**EXERCISE DIRECTIONS:**
Copy exactly. Begin with the line that contains "right knee: (290, 320, 8)" and stop after the last line of the records.

[Named joint coordinates]
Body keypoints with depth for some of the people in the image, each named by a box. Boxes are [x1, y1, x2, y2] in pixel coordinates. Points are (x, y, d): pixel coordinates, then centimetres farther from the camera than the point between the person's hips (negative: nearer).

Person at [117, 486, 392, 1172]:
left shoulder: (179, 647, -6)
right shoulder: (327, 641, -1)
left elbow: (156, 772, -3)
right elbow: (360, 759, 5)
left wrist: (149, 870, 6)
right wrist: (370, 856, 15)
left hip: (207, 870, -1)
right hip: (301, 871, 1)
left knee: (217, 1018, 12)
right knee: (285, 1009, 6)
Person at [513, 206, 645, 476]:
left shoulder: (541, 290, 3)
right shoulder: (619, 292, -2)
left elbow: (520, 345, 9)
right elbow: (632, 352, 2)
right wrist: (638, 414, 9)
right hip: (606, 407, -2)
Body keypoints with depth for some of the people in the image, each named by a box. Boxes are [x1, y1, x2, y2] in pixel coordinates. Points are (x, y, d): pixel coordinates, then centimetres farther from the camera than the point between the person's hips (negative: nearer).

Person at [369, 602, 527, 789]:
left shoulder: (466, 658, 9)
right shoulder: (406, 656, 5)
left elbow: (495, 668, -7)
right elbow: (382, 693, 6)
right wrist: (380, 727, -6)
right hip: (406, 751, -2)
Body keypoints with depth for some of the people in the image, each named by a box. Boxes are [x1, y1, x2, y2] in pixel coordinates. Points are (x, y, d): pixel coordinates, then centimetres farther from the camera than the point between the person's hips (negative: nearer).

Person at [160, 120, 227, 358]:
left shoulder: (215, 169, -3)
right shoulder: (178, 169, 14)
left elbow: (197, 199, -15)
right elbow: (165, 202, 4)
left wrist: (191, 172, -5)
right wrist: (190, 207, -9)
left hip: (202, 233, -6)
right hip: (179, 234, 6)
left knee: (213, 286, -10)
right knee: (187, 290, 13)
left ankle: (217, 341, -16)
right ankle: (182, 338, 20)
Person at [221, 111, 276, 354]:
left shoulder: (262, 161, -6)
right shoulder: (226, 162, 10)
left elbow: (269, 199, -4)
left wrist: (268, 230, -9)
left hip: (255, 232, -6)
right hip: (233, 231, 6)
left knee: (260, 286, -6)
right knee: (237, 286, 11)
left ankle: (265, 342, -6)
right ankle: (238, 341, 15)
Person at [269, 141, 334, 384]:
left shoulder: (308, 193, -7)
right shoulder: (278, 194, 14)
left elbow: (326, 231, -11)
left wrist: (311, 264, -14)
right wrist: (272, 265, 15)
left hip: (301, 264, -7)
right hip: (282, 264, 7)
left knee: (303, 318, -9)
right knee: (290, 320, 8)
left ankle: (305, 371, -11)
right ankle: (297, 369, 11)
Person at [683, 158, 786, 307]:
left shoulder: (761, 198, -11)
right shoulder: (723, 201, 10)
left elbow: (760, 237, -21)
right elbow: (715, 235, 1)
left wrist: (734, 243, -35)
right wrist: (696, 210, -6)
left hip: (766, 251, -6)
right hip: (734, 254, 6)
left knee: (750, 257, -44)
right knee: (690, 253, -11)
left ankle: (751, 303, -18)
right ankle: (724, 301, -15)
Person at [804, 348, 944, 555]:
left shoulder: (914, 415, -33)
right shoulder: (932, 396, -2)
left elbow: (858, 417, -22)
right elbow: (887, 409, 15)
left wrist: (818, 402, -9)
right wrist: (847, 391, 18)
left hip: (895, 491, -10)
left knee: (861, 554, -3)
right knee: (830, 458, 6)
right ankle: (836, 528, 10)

**FINISHED EXERCISE:**
right knee: (290, 320, 8)
left ankle: (305, 371, -11)
right ankle: (297, 369, 11)
Person at [683, 158, 786, 307]:
left shoulder: (761, 198, -11)
right shoulder: (723, 201, 10)
left elbow: (760, 237, -21)
right elbow: (715, 235, 1)
left wrist: (734, 243, -35)
right wrist: (696, 210, -6)
left hip: (766, 251, -6)
right hip: (734, 254, 6)
left knee: (750, 257, -44)
right knee: (690, 253, -11)
left ankle: (751, 303, -18)
right ankle: (724, 301, -15)
Person at [804, 348, 944, 555]:
left shoulder: (914, 415, -33)
right shoulder: (932, 396, -2)
left elbow: (858, 417, -22)
right elbow: (887, 409, 15)
left wrist: (818, 402, -9)
right wrist: (847, 391, 18)
left hip: (895, 491, -10)
left knee: (861, 554, -3)
right knee: (830, 458, 6)
right ankle: (836, 528, 10)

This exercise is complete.